INPUT FOR THIS TASK:

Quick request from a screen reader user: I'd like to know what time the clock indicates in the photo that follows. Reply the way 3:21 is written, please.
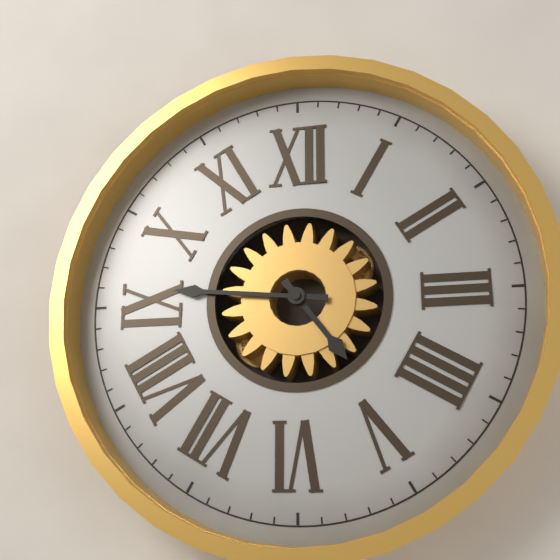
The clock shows 4:46
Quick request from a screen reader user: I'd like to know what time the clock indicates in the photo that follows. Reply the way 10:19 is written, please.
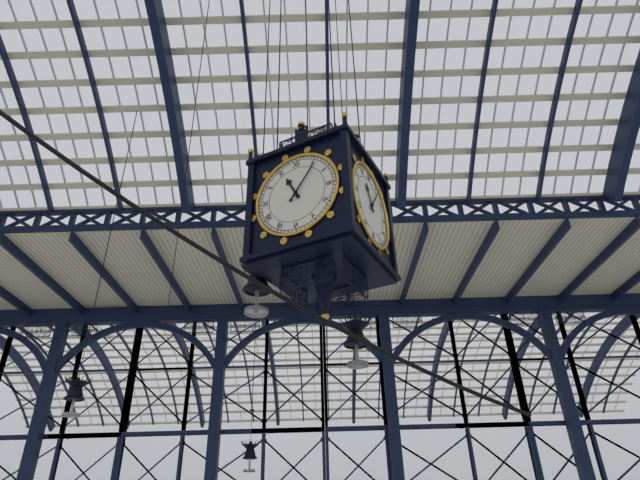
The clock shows 11:06
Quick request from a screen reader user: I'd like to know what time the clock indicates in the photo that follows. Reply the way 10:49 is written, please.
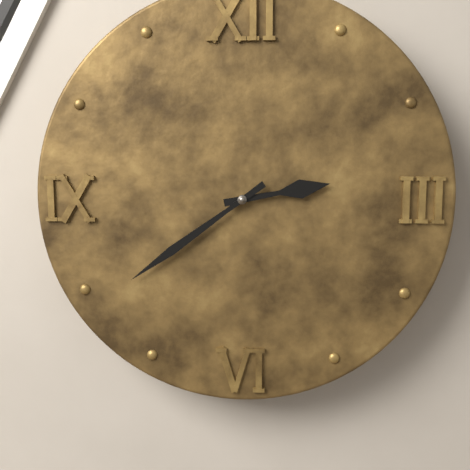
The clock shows 2:39
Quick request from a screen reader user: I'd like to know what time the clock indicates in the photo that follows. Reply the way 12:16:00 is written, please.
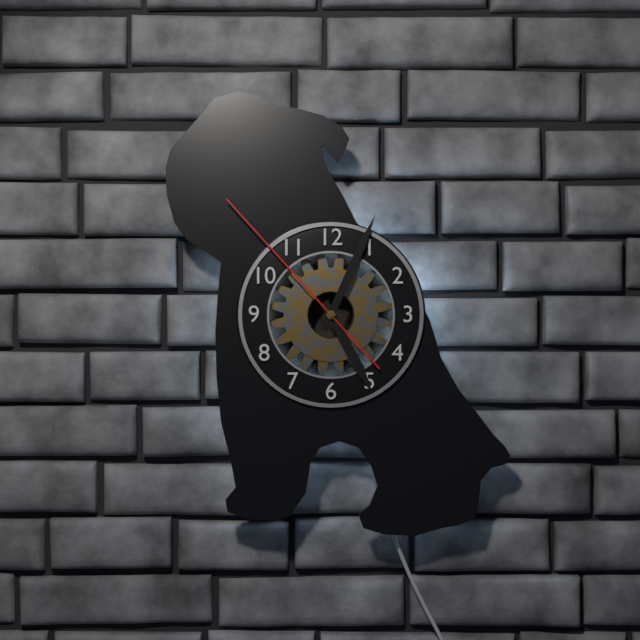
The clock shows 5:04:53
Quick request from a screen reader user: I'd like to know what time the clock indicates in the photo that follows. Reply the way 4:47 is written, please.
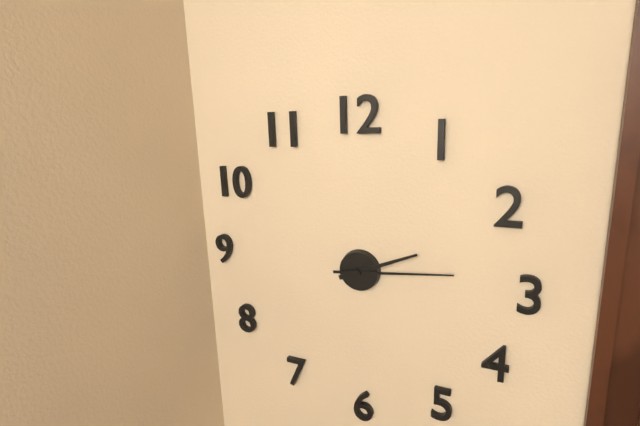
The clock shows 2:14
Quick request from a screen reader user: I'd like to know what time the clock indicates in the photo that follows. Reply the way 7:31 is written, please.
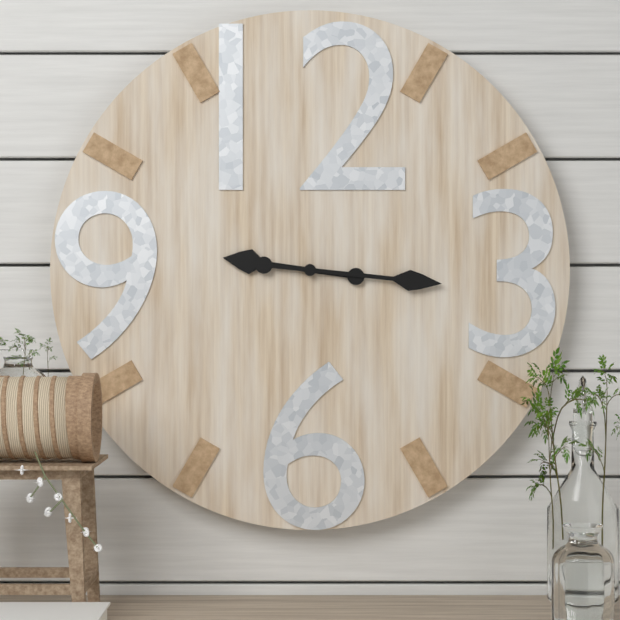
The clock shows 9:16
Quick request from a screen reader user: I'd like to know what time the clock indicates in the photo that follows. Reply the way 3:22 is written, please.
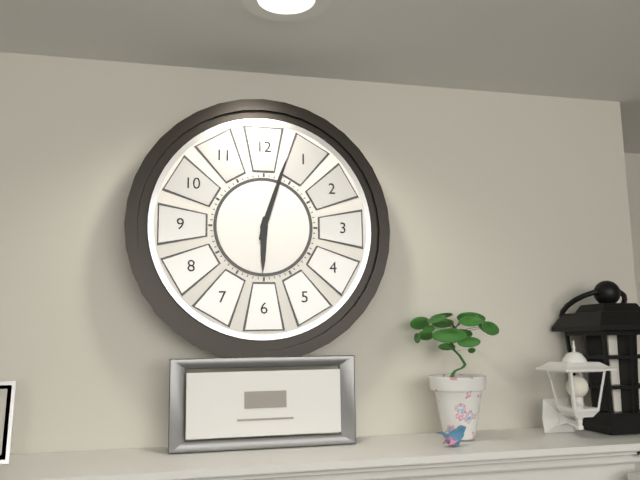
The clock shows 6:03
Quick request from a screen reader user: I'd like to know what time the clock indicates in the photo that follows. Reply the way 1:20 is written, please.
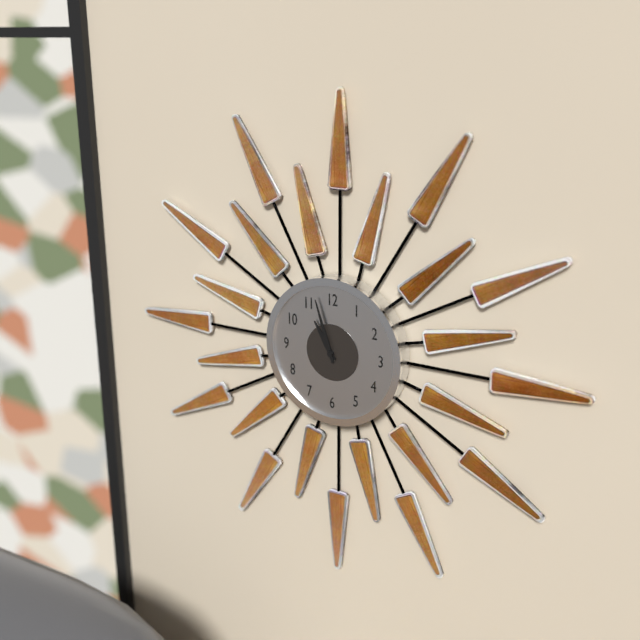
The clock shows 10:57
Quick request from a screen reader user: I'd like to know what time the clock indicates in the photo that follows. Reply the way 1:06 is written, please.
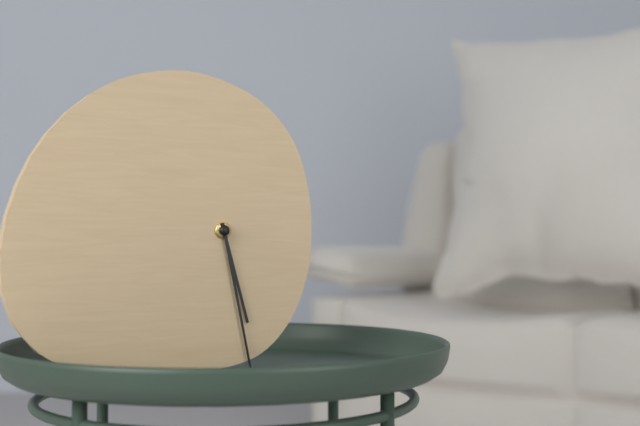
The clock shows 5:28
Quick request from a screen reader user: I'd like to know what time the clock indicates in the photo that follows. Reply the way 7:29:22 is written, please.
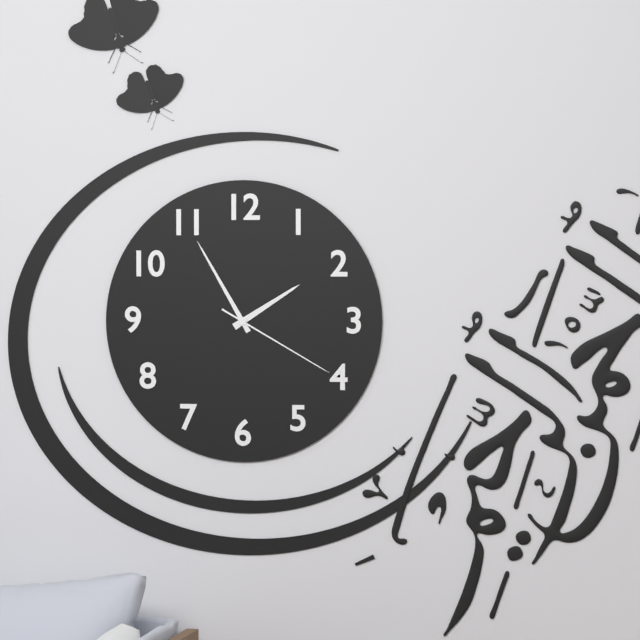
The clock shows 1:55:20
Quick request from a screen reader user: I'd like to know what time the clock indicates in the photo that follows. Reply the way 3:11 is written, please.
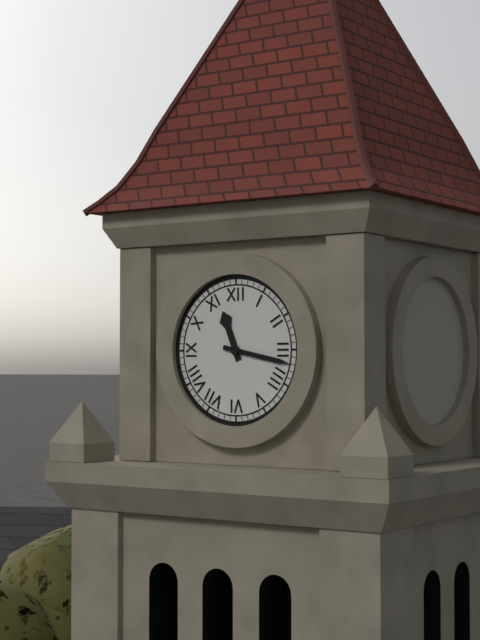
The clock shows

TASK INSTRUCTIONS:
Reproduce every line of the data above, substituting "watch" for each occurrence of "clock" and leaving all other text unchanged. Omit the pictures from your answer.

FULL SOLUTION:
Quick request from a screen reader user: I'd like to know what time the watch indicates in the photo that follows. Reply the way 3:21 is written, please.
The watch shows 4:46
Quick request from a screen reader user: I'd like to know what time the watch indicates in the photo that follows. Reply the way 10:19 is written, please.
The watch shows 11:06
Quick request from a screen reader user: I'd like to know what time the watch indicates in the photo that follows. Reply the way 10:49 is written, please.
The watch shows 2:39
Quick request from a screen reader user: I'd like to know what time the watch indicates in the photo that follows. Reply the way 12:16:00 is written, please.
The watch shows 5:04:53
Quick request from a screen reader user: I'd like to know what time the watch indicates in the photo that follows. Reply the way 4:47 is written, please.
The watch shows 2:14
Quick request from a screen reader user: I'd like to know what time the watch indicates in the photo that follows. Reply the way 7:31 is written, please.
The watch shows 9:16
Quick request from a screen reader user: I'd like to know what time the watch indicates in the photo that follows. Reply the way 3:22 is written, please.
The watch shows 6:03
Quick request from a screen reader user: I'd like to know what time the watch indicates in the photo that follows. Reply the way 1:20 is written, please.
The watch shows 10:57
Quick request from a screen reader user: I'd like to know what time the watch indicates in the photo that follows. Reply the way 1:06 is written, please.
The watch shows 5:28
Quick request from a screen reader user: I'd like to know what time the watch indicates in the photo that follows. Reply the way 7:29:22 is written, please.
The watch shows 1:55:20
Quick request from a screen reader user: I'd like to know what time the watch indicates in the photo that follows. Reply the way 3:11 is written, please.
The watch shows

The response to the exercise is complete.